#### ACTION ITEM
What lines in the data below mention the string "військова"? Copy them out.

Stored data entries
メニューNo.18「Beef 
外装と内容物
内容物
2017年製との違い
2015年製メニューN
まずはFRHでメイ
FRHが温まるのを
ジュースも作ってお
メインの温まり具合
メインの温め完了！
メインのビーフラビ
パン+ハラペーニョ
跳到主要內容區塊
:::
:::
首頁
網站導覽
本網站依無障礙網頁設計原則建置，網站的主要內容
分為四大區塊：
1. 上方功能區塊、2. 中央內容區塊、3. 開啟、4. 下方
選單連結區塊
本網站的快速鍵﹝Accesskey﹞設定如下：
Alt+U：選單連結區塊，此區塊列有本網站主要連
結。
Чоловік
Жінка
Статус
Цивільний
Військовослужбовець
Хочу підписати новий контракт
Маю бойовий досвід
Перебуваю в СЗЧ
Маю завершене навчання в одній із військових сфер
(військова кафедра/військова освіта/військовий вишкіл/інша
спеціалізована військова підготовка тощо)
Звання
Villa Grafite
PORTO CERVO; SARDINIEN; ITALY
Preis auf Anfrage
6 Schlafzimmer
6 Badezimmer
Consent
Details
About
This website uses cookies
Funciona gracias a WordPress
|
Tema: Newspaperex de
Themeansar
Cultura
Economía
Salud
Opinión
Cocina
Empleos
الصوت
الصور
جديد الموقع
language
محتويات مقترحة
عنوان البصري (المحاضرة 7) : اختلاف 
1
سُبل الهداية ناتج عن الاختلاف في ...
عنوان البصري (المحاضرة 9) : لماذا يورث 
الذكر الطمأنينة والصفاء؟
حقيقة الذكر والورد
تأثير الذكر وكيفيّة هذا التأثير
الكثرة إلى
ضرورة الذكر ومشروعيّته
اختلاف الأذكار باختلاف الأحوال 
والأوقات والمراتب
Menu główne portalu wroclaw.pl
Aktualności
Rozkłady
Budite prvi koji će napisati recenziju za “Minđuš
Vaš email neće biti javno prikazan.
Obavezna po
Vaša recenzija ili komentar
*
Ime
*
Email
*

#### FINISHED EXERCISE
(військова кафедра/військова освіта/військовий вишкіл/інша
спеціалізована військова підготовка тощо)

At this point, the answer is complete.